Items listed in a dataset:
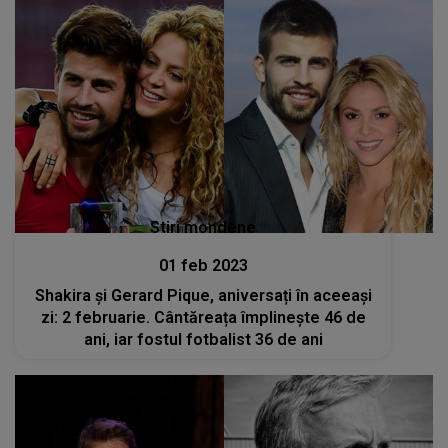
Stiri mondene
01 feb 2023
Shakira și Gerard Pique, aniversați în aceeași
zi: 2 februarie. Cântăreața împlinește 46 de
ani, iar fostul fotbalist 36 de ani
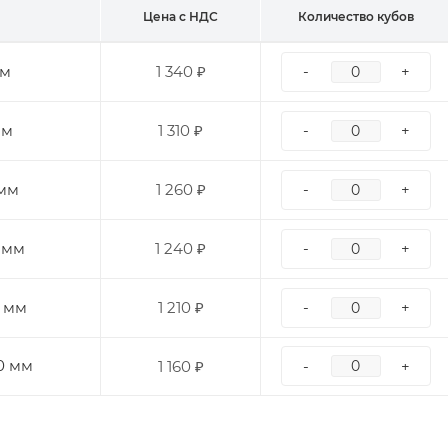
Цена с НДС
Количество кубов
мм
1 340 ₽
-
+
мм
1 310 ₽
-
+
 мм
1 260 ₽
-
+
 мм
1 240 ₽
-
+
0 мм
1 210 ₽
-
+
0 мм
1 160 ₽
-
+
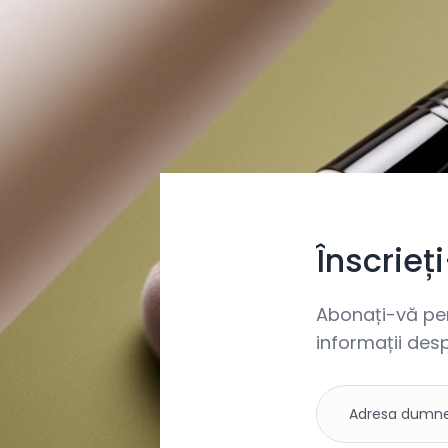
Înscrieț
Abonați-vă pent
informații desp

● **Assignment**: Retype the text of every record above line for line, leaving out the pictures.

● **Answer box**:
Stiri mondene
01 feb 2023
Shakira și Gerard Pique, aniversați în aceeași
zi: 2 februarie. Cântăreața împlinește 46 de
ani, iar fostul fotbalist 36 de ani
Цена с НДС
Количество кубов
мм
1 340 ₽
-
+
мм
1 310 ₽
-
+
 мм
1 260 ₽
-
+
 мм
1 240 ₽
-
+
0 мм
1 210 ₽
-
+
0 мм
1 160 ₽
-
+
Înscrieț
Abonați-vă pent
informații desp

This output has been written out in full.